**Goal of the exercise:** Leave out all pictures and retype exactly the lines from the one with "1504: 0.9 -> 1" through the last line of the material.

**Excerpted data:**
+---+

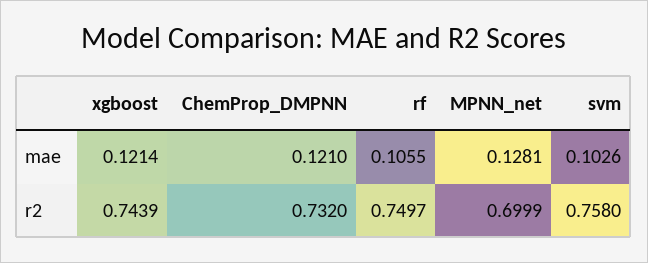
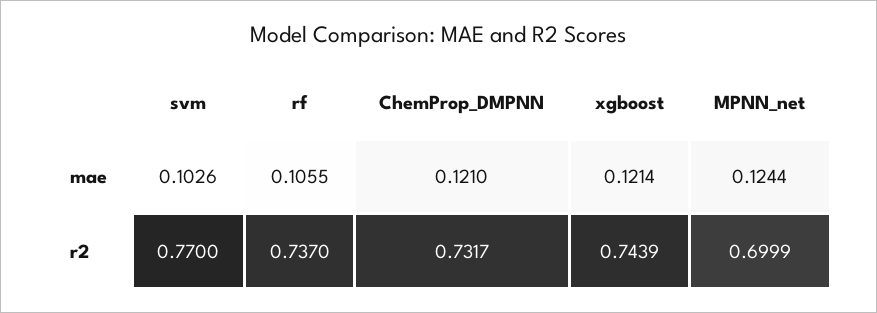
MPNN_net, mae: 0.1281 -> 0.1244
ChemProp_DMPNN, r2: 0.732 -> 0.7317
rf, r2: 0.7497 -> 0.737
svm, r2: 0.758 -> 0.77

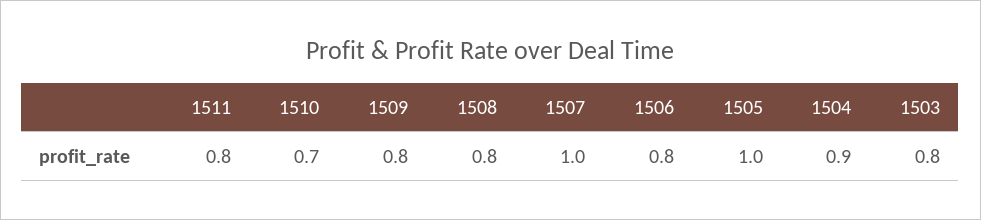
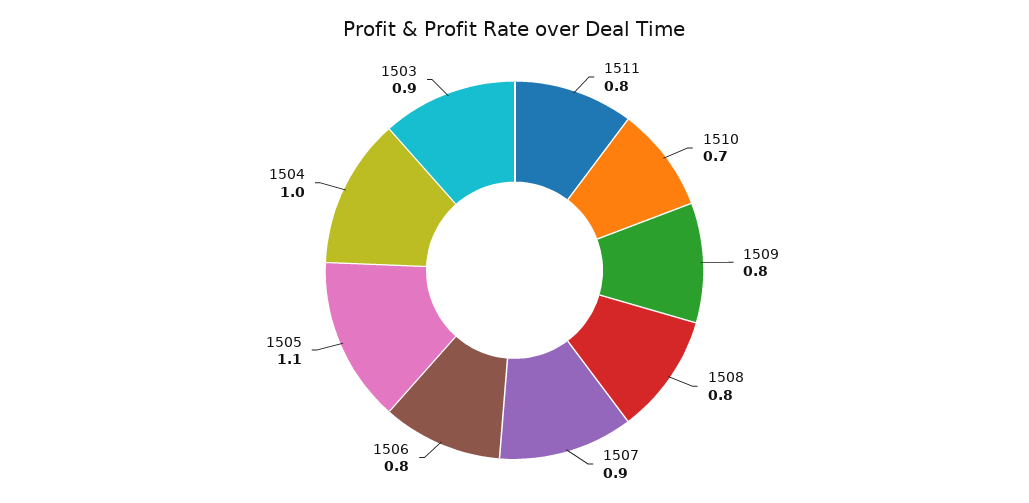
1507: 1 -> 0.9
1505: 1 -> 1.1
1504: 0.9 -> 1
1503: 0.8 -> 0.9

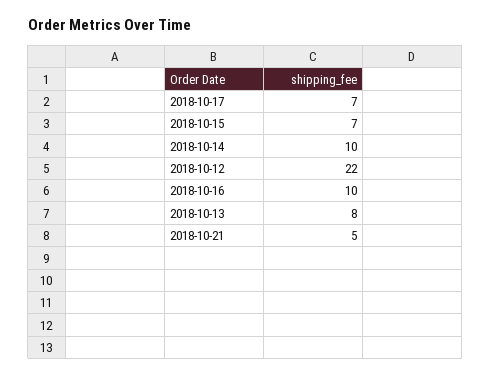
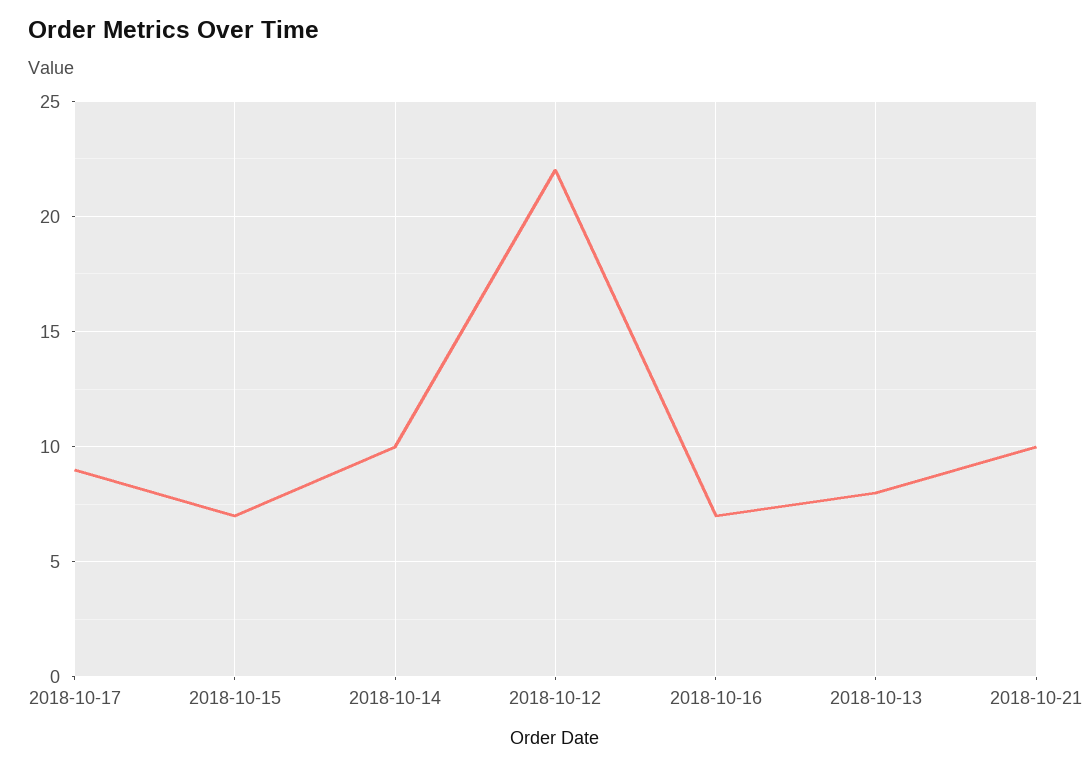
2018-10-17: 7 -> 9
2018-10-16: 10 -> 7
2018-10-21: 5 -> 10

+---+

**Answer section:**
1504: 0.9 -> 1
1503: 0.8 -> 0.9

2018-10-17: 7 -> 9
2018-10-16: 10 -> 7
2018-10-21: 5 -> 10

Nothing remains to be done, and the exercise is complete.